◆ **PROBLEM DESCRIPTION**: Pick out each line in the rows below that contains the word "thông" and copy those lines out in full.

◆ **DATA RECORDS**:
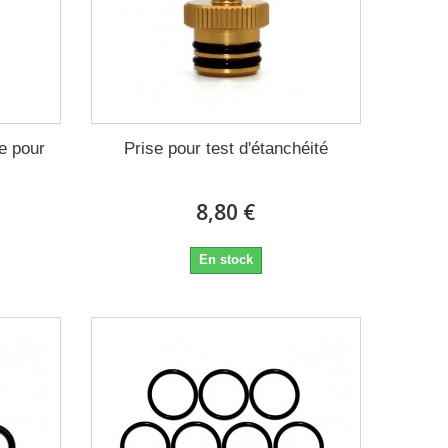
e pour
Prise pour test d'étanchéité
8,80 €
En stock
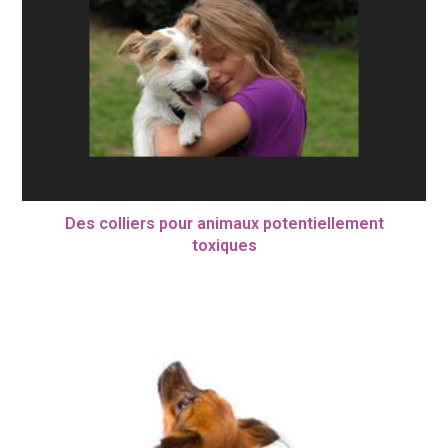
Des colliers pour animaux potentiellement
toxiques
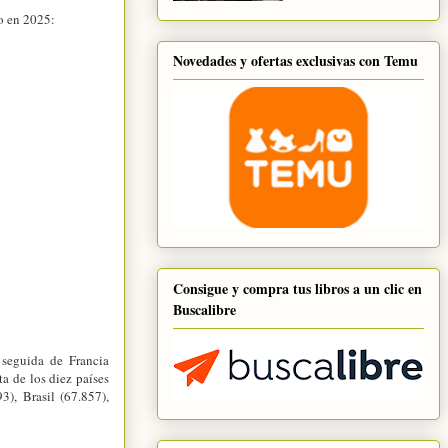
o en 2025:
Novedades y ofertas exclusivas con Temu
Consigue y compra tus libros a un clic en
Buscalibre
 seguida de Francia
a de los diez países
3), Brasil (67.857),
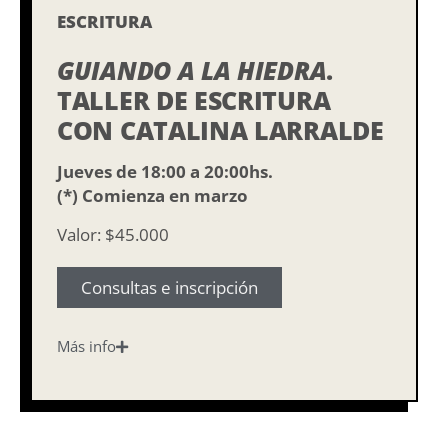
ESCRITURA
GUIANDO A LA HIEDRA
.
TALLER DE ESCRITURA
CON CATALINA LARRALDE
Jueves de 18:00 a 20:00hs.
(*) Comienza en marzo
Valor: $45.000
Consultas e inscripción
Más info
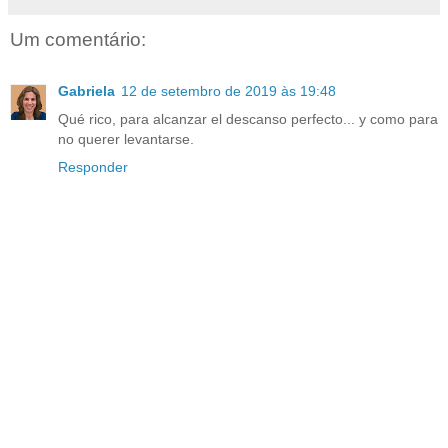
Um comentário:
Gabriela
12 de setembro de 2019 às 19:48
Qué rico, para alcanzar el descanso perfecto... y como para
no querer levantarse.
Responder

...

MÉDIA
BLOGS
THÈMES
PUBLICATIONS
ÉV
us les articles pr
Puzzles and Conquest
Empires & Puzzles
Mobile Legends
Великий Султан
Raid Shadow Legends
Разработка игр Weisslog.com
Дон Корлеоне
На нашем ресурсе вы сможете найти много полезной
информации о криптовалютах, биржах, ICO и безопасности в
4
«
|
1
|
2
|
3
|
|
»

* * *

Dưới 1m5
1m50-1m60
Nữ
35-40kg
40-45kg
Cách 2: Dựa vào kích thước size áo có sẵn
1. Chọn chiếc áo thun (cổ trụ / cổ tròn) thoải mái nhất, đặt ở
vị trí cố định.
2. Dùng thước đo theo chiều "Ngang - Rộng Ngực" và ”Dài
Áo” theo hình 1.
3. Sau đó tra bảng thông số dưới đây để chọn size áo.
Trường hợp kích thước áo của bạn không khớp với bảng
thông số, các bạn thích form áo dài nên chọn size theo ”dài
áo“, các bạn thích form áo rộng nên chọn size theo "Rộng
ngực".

◆ **EXERCISE ANSWER**:
3. Sau đó tra bảng thông số dưới đây để chọn size áo.
thông số, các bạn thích form áo dài nên chọn size theo ”dài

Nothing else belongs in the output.